◆ WHAT IS REQUIRED ◆
Find every line in the entries that holds the string "Machines" and report it.

Saved data entries:
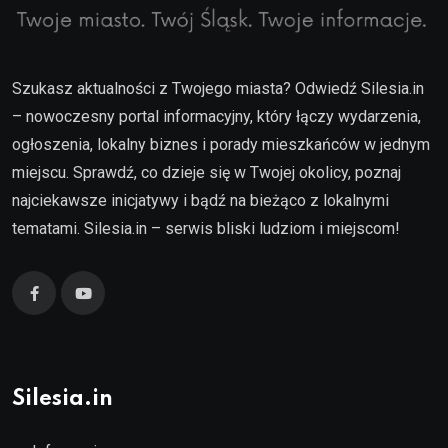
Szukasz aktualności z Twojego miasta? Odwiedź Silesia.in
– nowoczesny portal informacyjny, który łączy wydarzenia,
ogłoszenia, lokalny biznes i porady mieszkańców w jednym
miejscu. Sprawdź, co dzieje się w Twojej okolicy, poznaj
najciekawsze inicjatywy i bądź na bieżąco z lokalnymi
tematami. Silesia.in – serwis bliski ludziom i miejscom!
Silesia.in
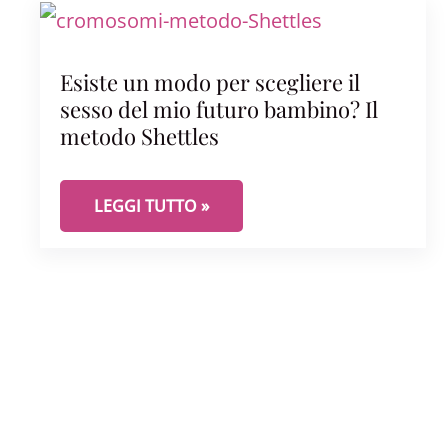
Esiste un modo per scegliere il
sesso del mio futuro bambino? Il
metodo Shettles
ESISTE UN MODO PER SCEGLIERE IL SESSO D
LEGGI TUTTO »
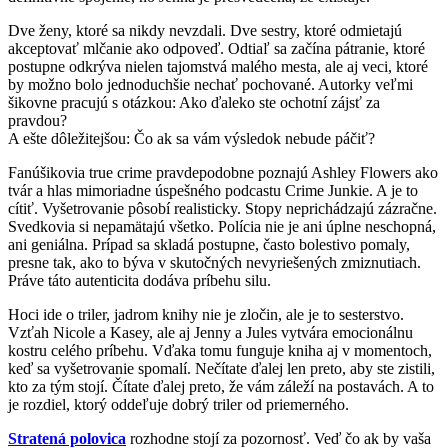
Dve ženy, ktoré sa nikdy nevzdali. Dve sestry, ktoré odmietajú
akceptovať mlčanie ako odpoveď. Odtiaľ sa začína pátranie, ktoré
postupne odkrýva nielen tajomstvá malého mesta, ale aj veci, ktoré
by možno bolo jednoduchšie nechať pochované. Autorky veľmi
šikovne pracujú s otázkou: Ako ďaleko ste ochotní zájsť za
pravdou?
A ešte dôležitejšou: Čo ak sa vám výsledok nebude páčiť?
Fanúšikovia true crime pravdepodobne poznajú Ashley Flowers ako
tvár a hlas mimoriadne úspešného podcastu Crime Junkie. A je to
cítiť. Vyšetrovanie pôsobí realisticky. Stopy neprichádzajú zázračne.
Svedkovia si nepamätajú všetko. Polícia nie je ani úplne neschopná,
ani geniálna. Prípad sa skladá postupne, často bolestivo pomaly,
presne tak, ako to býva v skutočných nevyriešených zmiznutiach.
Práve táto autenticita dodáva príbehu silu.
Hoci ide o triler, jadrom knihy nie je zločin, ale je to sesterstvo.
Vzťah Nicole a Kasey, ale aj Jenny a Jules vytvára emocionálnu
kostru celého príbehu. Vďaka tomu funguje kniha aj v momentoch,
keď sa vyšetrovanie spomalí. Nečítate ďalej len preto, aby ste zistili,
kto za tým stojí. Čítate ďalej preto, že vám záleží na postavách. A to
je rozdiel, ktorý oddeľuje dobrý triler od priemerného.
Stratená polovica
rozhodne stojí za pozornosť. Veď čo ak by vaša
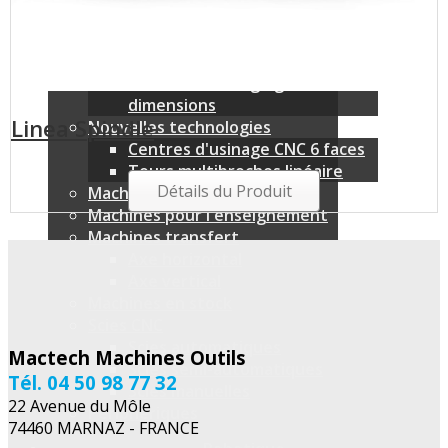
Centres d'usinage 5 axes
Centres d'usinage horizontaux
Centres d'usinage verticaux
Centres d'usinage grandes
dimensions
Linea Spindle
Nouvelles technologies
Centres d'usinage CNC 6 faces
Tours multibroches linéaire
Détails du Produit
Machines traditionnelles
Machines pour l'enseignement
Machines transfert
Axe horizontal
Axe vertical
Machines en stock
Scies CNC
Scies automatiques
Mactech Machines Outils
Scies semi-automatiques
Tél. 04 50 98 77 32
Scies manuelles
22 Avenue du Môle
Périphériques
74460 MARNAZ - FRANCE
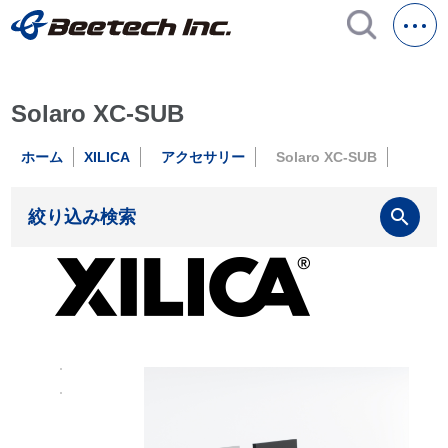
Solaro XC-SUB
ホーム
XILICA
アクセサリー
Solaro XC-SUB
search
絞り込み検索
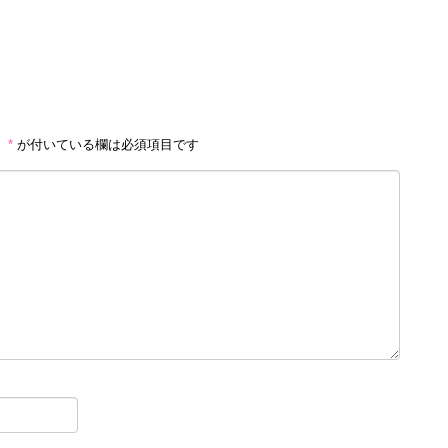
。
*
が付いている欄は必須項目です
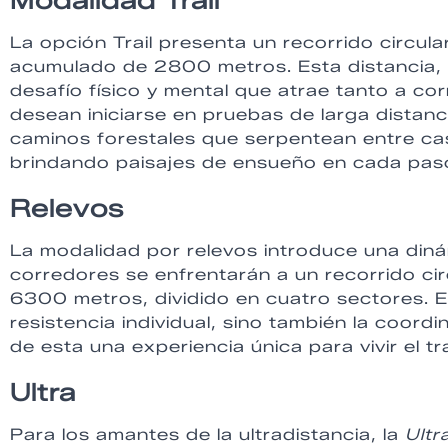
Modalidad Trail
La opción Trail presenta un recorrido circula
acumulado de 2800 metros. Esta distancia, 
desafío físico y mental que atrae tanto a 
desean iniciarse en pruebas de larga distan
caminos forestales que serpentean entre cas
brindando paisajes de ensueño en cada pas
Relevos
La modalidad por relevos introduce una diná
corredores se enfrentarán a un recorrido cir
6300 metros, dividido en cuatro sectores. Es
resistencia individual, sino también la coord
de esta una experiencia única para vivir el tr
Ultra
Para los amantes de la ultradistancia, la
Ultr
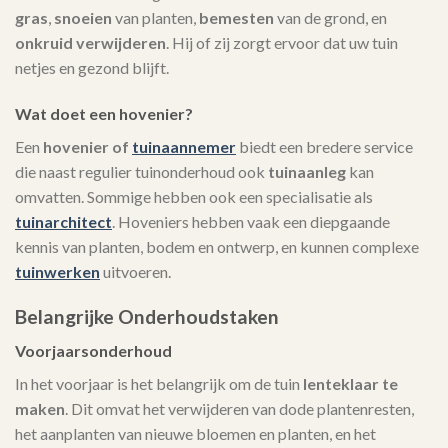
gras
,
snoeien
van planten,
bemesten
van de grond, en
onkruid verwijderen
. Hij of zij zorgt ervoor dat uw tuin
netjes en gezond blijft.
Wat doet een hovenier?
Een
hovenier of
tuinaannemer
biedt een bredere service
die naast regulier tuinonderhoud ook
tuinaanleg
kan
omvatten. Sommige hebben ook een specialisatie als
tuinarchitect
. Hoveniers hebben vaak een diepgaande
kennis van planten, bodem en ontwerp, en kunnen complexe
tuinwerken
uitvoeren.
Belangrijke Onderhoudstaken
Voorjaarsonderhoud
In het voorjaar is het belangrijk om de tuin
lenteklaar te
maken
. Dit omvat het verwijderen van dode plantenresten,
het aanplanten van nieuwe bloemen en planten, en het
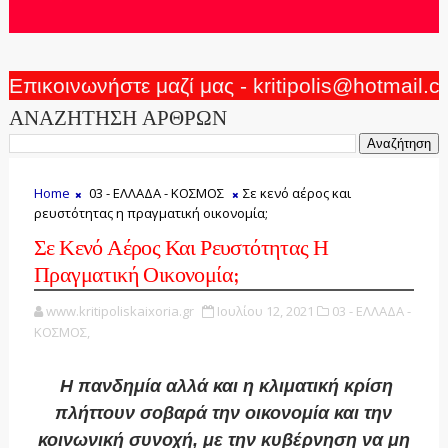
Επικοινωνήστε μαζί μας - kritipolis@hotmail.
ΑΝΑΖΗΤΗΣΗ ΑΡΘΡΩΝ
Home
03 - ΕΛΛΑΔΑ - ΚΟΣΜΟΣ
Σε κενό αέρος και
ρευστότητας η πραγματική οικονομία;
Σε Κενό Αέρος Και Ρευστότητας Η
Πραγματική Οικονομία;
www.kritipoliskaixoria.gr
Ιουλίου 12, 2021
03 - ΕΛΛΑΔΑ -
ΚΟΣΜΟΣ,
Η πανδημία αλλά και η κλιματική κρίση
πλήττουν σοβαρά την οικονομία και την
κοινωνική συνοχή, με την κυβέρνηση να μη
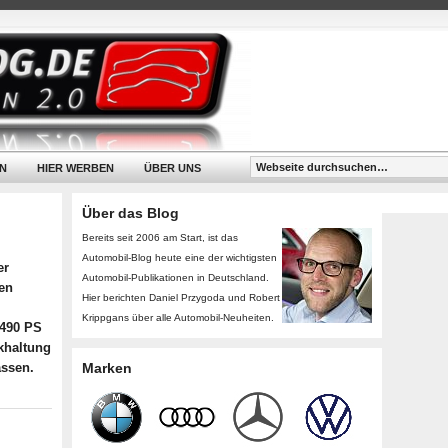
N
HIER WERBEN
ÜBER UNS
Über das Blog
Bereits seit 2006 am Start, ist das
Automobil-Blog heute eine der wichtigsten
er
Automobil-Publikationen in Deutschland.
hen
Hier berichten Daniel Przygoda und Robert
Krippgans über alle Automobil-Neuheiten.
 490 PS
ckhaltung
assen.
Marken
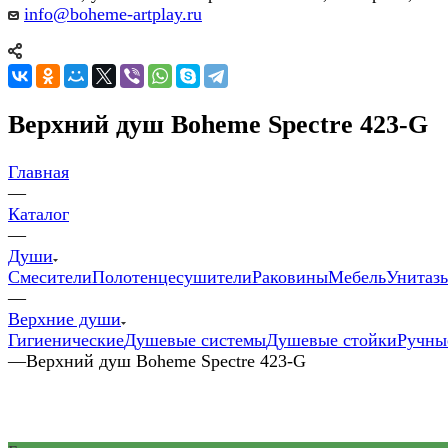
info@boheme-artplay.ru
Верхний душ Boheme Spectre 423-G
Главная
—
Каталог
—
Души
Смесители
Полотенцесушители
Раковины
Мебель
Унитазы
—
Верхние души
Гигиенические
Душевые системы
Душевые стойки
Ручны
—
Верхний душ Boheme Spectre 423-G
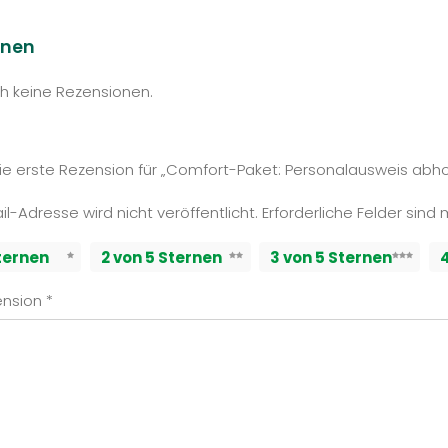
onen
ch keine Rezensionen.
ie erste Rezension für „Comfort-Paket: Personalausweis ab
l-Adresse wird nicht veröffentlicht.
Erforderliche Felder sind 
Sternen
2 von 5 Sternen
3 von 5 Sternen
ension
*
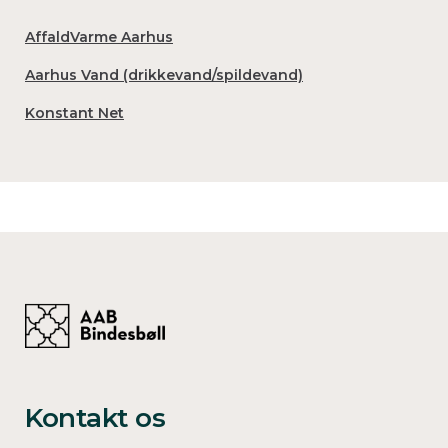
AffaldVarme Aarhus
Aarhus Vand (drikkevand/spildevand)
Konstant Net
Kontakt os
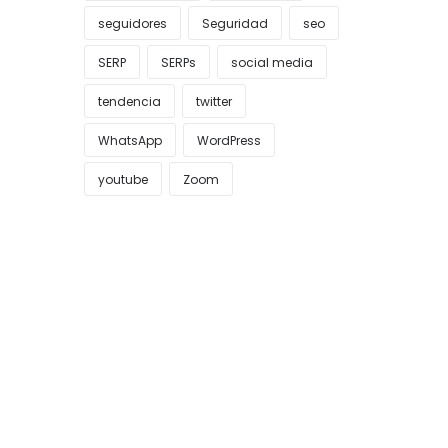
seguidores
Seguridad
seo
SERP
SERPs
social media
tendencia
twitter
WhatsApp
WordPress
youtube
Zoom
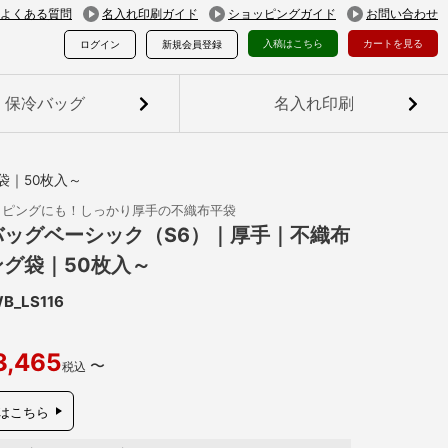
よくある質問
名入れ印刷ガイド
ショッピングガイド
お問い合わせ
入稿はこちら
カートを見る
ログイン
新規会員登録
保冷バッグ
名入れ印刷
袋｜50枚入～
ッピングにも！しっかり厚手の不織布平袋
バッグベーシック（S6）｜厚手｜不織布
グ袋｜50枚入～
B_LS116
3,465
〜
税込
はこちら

◆ RESULT OF THIS EXERCISE ◆
Machines traditionnelles
Machines pour l'enseignement
Machines transfert
Machines en stock
Mactech Machines Outils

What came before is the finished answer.